自分が変わったかどうかは、自分では分からない。ただ、一か月前より多くのことが見えている。見えるものが増えると、考えることが増える。考えることが増えると、何かが変わるのかもしれない。
「レイドのおかげかもしれません」
「俺の?」
「話しながら考えると、整理できることがあります。一人で考えていたときは、気づかなかったことに気づく」
レイドが少し黙った。
「それって、友達ってことじゃないか」
アルノーは答えなかった。
友達という概念を、正確に理解しているかどうか分からない。ただ、レイドと話すことが、計算を進める上で有用だということは確かだ。

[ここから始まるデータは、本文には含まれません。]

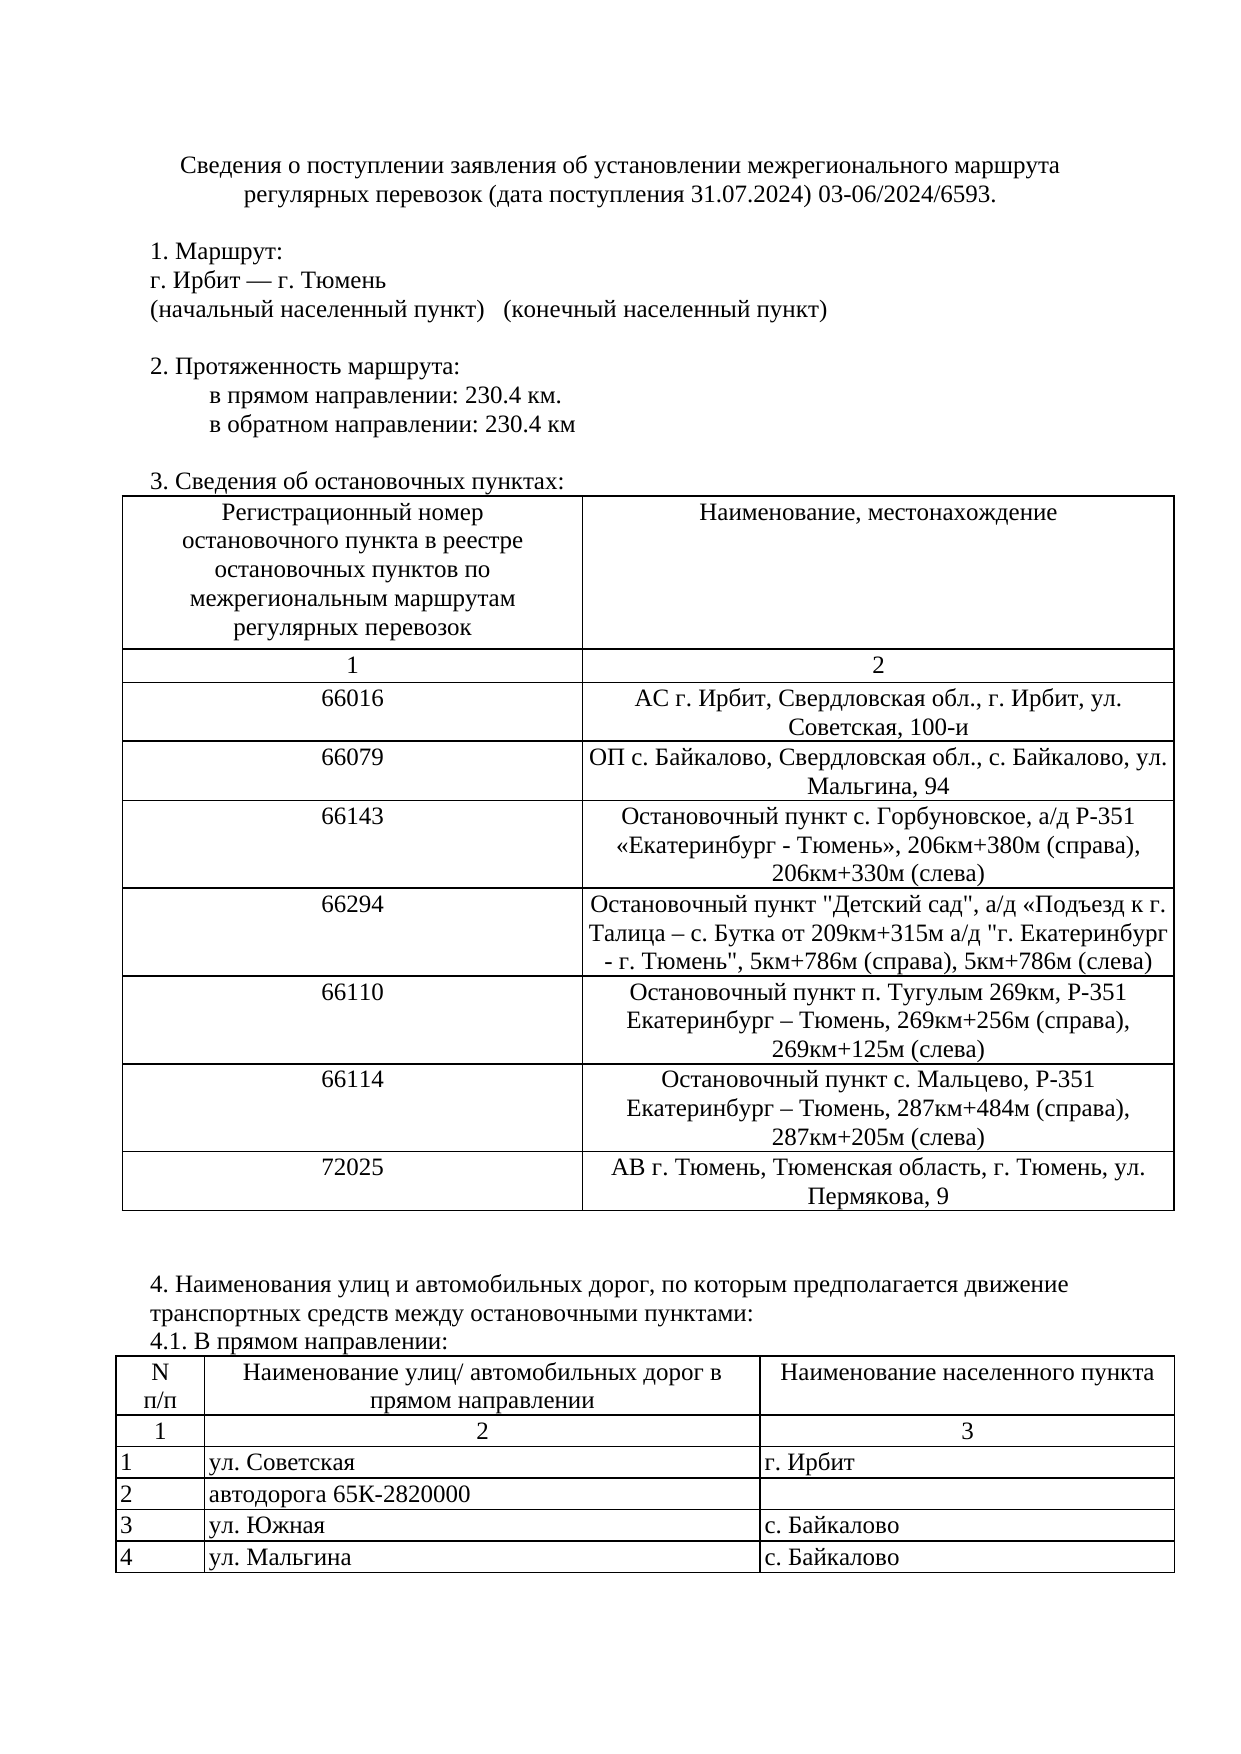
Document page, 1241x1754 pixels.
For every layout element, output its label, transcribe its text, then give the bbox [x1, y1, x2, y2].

table_cell 66110 [123, 977, 582, 1063]
table_header N п/п [117, 1357, 204, 1414]
text 4.1. В прямом направлении: [150, 1326, 1090, 1355]
table_header Наименование, местонахождение [583, 497, 1173, 648]
text в обратном направлении: 230.4 км [150, 409, 1090, 437]
table_cell Остановочный пункт с. Мальцево, Р-351 Екатеринбург – Тюмень, 287км+484м (справа), 287км+205м (слева) [583, 1065, 1173, 1151]
table_cell 66079 [123, 742, 582, 799]
text г. Ирбит — г. Тюмень [150, 265, 1090, 294]
table_cell АВ г. Тюмень, Тюменская область, г. Тюмень, ул. Пермякова, 9 [583, 1152, 1173, 1210]
table_cell 2 [583, 650, 1173, 681]
table_cell ул. Южная [205, 1510, 759, 1540]
table_cell 66143 [123, 801, 582, 887]
table_cell ул. Мальгина [205, 1542, 759, 1571]
table_cell ул. Советская [205, 1447, 759, 1477]
table_cell с. Байкалово [761, 1542, 1174, 1571]
table_cell г. Ирбит [761, 1447, 1174, 1477]
table_cell [761, 1479, 1174, 1508]
table_cell Остановочный пункт "Детский сад", а/д «Подъезд к г. Талица – с. Бутка от 209км+315м а/д "г. Екатеринбург - г. Тюмень", 5км+786м (справа), 5км+786м (слева) [583, 889, 1173, 975]
table_cell 1 [117, 1416, 204, 1446]
table_cell ОП с. Байкалово, Свердловская обл., с. Байкалово, ул. Мальгина, 94 [583, 742, 1173, 799]
table_cell автодорога 65К-2820000 [205, 1479, 759, 1508]
table_cell 3 [761, 1416, 1174, 1446]
text Сведения о поступлении заявления об установлении межрегионального маршрута регулярных перевозок (дата поступления 31.07.2024) 03-06/2024/6593. [150, 150, 1090, 207]
table_cell Остановочный пункт с. Горбуновское, а/д Р-351 «Екатеринбург - Тюмень», 206км+380м (справа), 206км+330м (слева) [583, 801, 1173, 887]
table_cell 2 [117, 1479, 204, 1508]
text в прямом направлении: 230.4 км. [150, 380, 1090, 409]
table_cell 1 [123, 650, 582, 681]
table_cell 2 [205, 1416, 759, 1446]
table_cell 66294 [123, 889, 582, 975]
table_cell Остановочный пункт п. Тугулым 269км, Р-351 Екатеринбург – Тюмень, 269км+256м (справа), 269км+125м (слева) [583, 977, 1173, 1063]
table_cell АС г. Ирбит, Свердловская обл., г. Ирбит, ул. Советская, 100-и [583, 683, 1173, 740]
table_header Регистрационный номер остановочного пункта в реестре остановочных пунктов по межрегиональным маршрутам регулярных перевозок [123, 497, 582, 648]
text 3. Сведения об остановочных пунктах: [150, 466, 1090, 495]
table_cell с. Байкалово [761, 1510, 1174, 1540]
table_header Наименование населенного пункта [761, 1357, 1174, 1414]
table_cell 4 [117, 1542, 204, 1571]
table_cell 66114 [123, 1065, 582, 1151]
text 2. Протяженность маршрута: [150, 351, 1090, 380]
table_header Наименование улиц/ автомобильных дорог в прямом направлении [205, 1357, 759, 1414]
table_cell 66016 [123, 683, 582, 740]
text 1. Маршрут: [150, 236, 1090, 265]
table_cell 3 [117, 1510, 204, 1540]
table_cell 1 [117, 1447, 204, 1477]
text 4. Наименования улиц и автомобильных дорог, по которым предполагается движение транспортных средств между остановочными пунктами: [150, 1269, 1090, 1326]
text (начальный населенный пункт) (конечный населенный пункт) [150, 294, 1090, 322]
table_cell 72025 [123, 1152, 582, 1210]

それが友達と同じことかどうかは——まだ判断できない。
「分かりません」
「正直だな」
レイドが笑った。
「まあ、俺はお前を友達だと思ってるから、それでいい」
「そうですか」
レイドが目を閉じた。しばらくして、また寝息が戻ってきた。
アルノーは月を見続けた。
満ちた円。欠けのない形。
この一か月、満月を目指して満ちてきた。
明日からは、欠け始める。
同じように、学園での一か月が終わった。明日から、何かが変わり始める予感がある。
何が変わるかは、まだ分からない。
ただ——観測を続ければ、いずれ分かる。
アルノーは窓の前から離れて、机に座った。
書き写した師匠の記録を広げた。
「記録陣式とは、魔力のリズムに意味を込める技術である」
月の光が、記録紙の上に降り注いでいた。